The CDC looked for GB-C in CFS in 2005 and came up with a similar finding...
Another study with the same cohort
Another study with the same cohort
Full free text at: http://www.plosone.org/article/info:doi/10.1371/journal.pone.0005805
A problem with the Dubbo cohort is that 98-99% were better or didn't have CFS at 2 years. If one wants to see what causes CFS to stay, patients who get stuck with it/don't get better could be said to be more interesting. It's useful you highlight it, I'm just giving an alternative explanation.
Agreed.....I don't mind if they got better - I was better two years later - but I do recall most of them worked their way out of it....
I wonder how many of these twins had been to see a doctor? This was a random sampling survey like the CDC.....

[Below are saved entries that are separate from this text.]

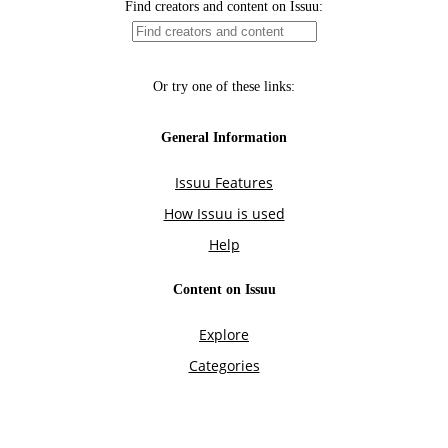
Find creators and content on Issuu:
Or try one of these links:
General Information
Issuu Features
How Issuu is used
Help
Content on Issuu
Explore
Categories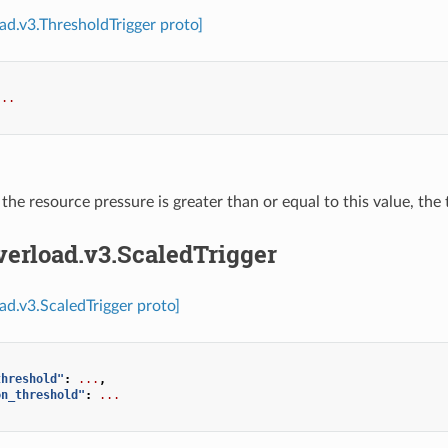
oad.v3.ThresholdTrigger proto]
...
f the resource pressure is greater than or equal to this value, the 
verload.v3.ScaledTrigger
oad.v3.ScaledTrigger proto]
threshold"
:
...
,
on_threshold"
:
...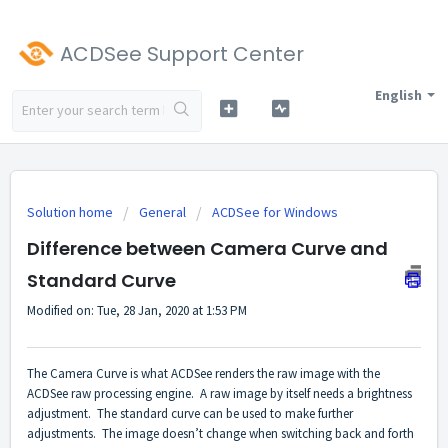
ACDSee Support Center
English
Solution home
General
ACDSee for Windows
Difference between Camera Curve and
Standard Curve
Modified on: Tue, 28 Jan, 2020 at 1:53 PM
The Camera Curve is what ACDSee renders the raw image with the
ACDSee raw processing engine. A raw image by itself needs a brightness
adjustment. The standard curve can be used to make further
adjustments. The image doesn’t change when switching back and forth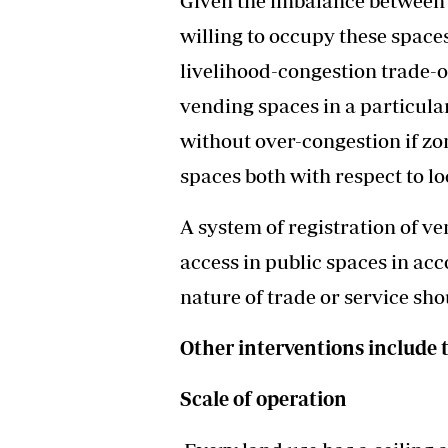
Given the imbalance between
willing to occupy these space
livelihood-congestion trade-
vending spaces in a particula
without over-congestion if z
spaces both with respect to lo
A system of registration of v
access in public spaces in a
nature of trade or service sh
Other interventions include 
Scale of operation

This is disappointing but you know what they are not doing? They are not stressing them...they are not requiring them to ride on a bicycle or doing jumping jacks -- and several studies have shown that things really start showing only after you do that... I would consider the study design to be obsolete, really. Remember the Light study - same receptor levels at baseline - big difference after exercise.
If they are going to measure anything -pathogens, cytokines, gene expression - I think they should knock them on their butt first.
Note to self: Don't participate in any studies that Cort designs. :tongue:
When I dug out the paper I noticed that too! Oops. Though if you used the individual subscales to create the PCS it wouild almost certainly be less powerful than the most discriminating subscales (like Role Physical) since PCS includes the weaker items as well as the stronger ones. The point, though, is that the figures you quote from another study shows that PCS can do a good job of discrimnating between healthy and CFS, which is all that matters.
If those figures from the new study are indeed for PCS then the study falls since the health of the 'CFS' patients would be implausibly high, at least to be representative of the wider patient population.